The owner of the Saab was found in the morning room with his grandmother and two little girls who laughed as he held a piece of cookie just inches above Meri P’s nose to entice her into “dancing” halfway across the room on delicate hind legs with all the grace of a tiny ballerina. The owner of the Saab was totally charming to Sunny, whom he remembered and welcomed warmly. The owner of the Saab followed Abby into the kitchen while she prepared the fish for the oven.
“So”—he cleared his throat—“how’d things go this weekend?”
“Fine. Everything was fine,” Abby said without looking at him.
And I should be asking you that question,
she thought.
“Were you all right? I mean, were you able to work? On the bathroom, I mean. Since I hadn’t really finished up in
there…
”
“I wasn’t working on the bathroom.” She turned the dial on the oven to set the temperature. “I was working on the side bedroom.”
“I thought you finished that last week.”
“Not quite. I had a little bit more painting to do.”
He nodded as if in deep thought. “Well, I guess next weekend, I’ll finish the bath, and then you can paint in there.
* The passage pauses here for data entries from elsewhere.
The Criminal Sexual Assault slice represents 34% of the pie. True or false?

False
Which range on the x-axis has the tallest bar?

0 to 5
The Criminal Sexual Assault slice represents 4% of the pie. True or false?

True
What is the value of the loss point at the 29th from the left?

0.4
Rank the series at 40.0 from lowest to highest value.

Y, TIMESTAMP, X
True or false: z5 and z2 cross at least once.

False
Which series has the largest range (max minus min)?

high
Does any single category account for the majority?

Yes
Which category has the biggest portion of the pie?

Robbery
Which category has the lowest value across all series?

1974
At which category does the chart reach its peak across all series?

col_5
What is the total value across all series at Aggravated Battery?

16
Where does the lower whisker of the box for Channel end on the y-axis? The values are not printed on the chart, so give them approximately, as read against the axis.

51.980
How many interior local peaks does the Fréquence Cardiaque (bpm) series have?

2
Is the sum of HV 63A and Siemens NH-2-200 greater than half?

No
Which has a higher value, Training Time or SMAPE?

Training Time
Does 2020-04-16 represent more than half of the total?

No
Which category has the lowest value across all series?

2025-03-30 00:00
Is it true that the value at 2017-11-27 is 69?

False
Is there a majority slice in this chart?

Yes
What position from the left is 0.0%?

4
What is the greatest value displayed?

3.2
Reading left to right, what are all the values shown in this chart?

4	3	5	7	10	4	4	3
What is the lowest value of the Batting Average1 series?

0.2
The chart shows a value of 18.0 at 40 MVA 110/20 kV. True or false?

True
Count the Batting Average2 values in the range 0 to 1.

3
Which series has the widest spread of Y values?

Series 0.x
If you want to. Paint, that is.”
Abby put the fish into the pan and seasoned it.
Why doesn’t he just say it and get it over with?
Alex cleared his throat again, then poured a glass of water. He leaned back against the sink and sloshed the contents of the glass around absentmindedly. Finally, Abby could stand it no longer.
“Alex, you obviously have something to say to me, so would you please either say it or get out of my kitchen?”
He set the glass on the counter and folded his arms, and
indecision seemed to prod at him. Finally, he said evenly, “I was just wondering if I could stay for dinner.”
As if we would have refused to feed him,
she later grumbled to herself as she finished the cleanup in the kitchen. In her distracted state, she had sloshed soapy water onto the front of her long denim jumper and forgotten to pull up the sleeves of the T-shirt she wore under it. Exasperated with herself, she dabbed at the front of her skirt with the end of a towel.
Sunny had taken a sleepy Lilly to her bed, and Belle had gone up to her room an hour ago, but Alex had taken his coffee to the back porch, where he sat on the rocker, obviously deep in thought. After dinner, he had brought Abby’s radio downstairs, and now the sweet strains of a country tune wafted through the back window along with honeysuckle-scented breezes.
Abby poked her head out the back door. “If you’re planning on staying over, I’ll put clean sheets out for you.”
“Come sit and talk to me for a few minutes first,” he asked softly.
Warily, she came outside and paused before sitting on the step, about three feet from his chair. In the dim light, she could barely see his features, but she knew them by heart. She waited, knowing that whatever it was that he wanted to say would be said now. Abby steeled herself for the worst as she leaned against the railing. He rocked rhythmically in time with the ballad on the radio.
Finally, he said, “Do you remember my grandfather, Ab?”
“Granger? Of course.”
“Seeing that big fish at dinner made me think of all the times he took me fishing when I was little, before he got sick. Gran used to pack this huge lunch for us and make us wear straw hats to keep the sun off our faces. You’d have thought we were taking a charter out into the ocean instead of taking that little whaler of his out into the Sound.”